Dorian Gray, oldukça yakışıklı ve saygın bir genç adam. Dorian bir gün Basil Hallward isimli bir ressamla karşılaşıyor. Bu ressam Dorian'ın temiz kalbi ve yakışıklılığı karşısında büyüleniyor ve onun bir portresini çizmek istiyor. Basil onu Lord Henry ile tanıştırdıktan sonra bu adamın sözlerinin etkisinde kalan Dorian adım adım değişmeye başlıyor. Portrenin bitmiş halini gördükten sonra içten bir yakarışla birlikte "Keşke benim yerime bu portre yaşlansa da ben hep genç kalsam" diyor. Ve sonra bu dileği gerçekleşiyor... Devamında yaşananlar için ise lütfen kitaba buyurun
Kitap, ana karakter olan Dorian ile dostları Basil ve Henry'i anlatıyor.

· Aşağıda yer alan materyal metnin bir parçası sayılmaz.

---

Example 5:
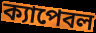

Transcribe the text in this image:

ক্যাপেবলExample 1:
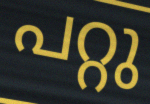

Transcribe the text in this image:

പറ്റു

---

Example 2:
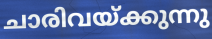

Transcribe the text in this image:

ചാരിവയ്ക്കുന്നു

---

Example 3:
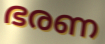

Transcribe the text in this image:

ഭരണ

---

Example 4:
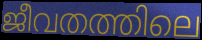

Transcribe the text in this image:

ജീവതത്തിലെ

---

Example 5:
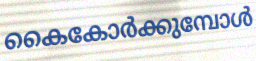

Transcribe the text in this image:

കൈകോർക്കുമ്പോൾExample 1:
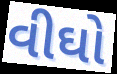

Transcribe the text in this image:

વીઘો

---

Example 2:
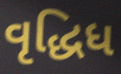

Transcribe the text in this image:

વૃદ્ધિધ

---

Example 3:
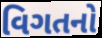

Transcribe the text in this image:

વિગતનો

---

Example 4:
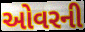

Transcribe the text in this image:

ઓવરની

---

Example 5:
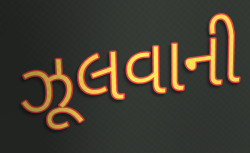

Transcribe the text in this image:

ઝૂલવાનીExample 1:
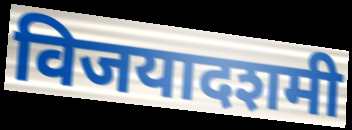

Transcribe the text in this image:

विजयादशमी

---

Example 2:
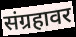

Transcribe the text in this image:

संग्रहावर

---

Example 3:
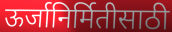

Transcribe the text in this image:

ऊर्जानिर्मितीसाठी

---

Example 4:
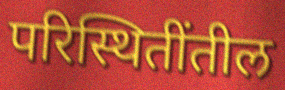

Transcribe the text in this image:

परिस्थितींतील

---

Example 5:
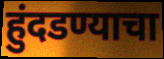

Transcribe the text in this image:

हुंदडण्याचा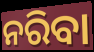
ନରିବାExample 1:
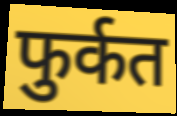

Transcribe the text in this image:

फुर्कत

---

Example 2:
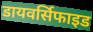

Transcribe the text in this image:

डायवर्सिफाइड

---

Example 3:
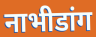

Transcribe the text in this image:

नाभीडांग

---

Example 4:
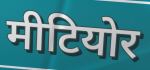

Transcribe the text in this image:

मीटियोर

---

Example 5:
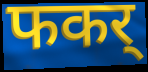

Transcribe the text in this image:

फकर्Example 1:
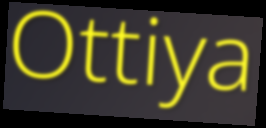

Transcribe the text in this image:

Ottiya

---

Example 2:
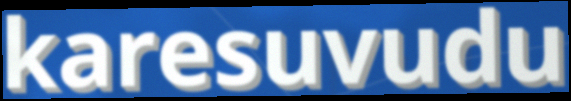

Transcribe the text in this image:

karesuvudu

Oscar Wilde bu karakterler için: "Basil Hallward ben olduğumu sandığım kişidir; Lord Henry dünyanın ben sandığı kişidir; Dorian ise benim olmak istediğim kişidir, belki başka bir çağda..." diye not düşmüş.

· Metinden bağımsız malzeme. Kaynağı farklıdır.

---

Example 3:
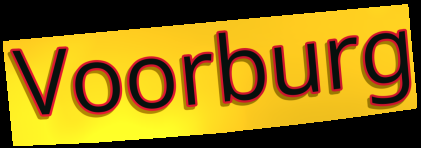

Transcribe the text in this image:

Voorburg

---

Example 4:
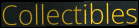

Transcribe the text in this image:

Collectibles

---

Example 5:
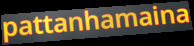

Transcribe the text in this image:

pattanhamaina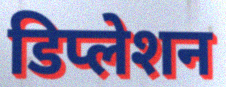
डिप्लेशनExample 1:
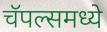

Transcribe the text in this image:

चॅपल्समध्ये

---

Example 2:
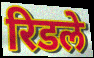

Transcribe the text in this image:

रिडले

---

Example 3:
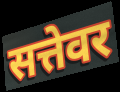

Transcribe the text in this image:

सत्तेवर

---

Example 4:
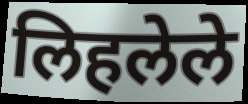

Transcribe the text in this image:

लिहलेले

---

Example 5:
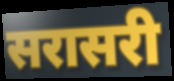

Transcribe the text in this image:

सरासरीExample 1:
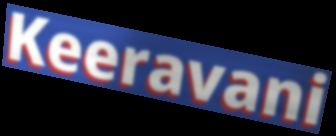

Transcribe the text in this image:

Keeravani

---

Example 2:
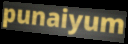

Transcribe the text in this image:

punaiyum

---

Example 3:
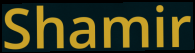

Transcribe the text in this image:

Shamir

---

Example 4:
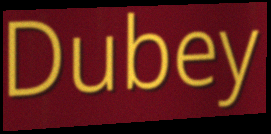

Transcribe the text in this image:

Oscar Wilde'ye ait tek roman olması çok üzücü. Kalemi oldukça güçlü ve insanın ruhunun derinliklerine, en karanlık köşelere ulaşabilirken; aynı zamanda toplumsal değerlere de nokta atışı yapan felsefi bir eser çıkartmış ortaya. Romanın, on dokuzuncu yüzyılda yazıldığı düşünülecek olursa büyük bir eser olduğunu rahatlıkla söyleyebiliriz.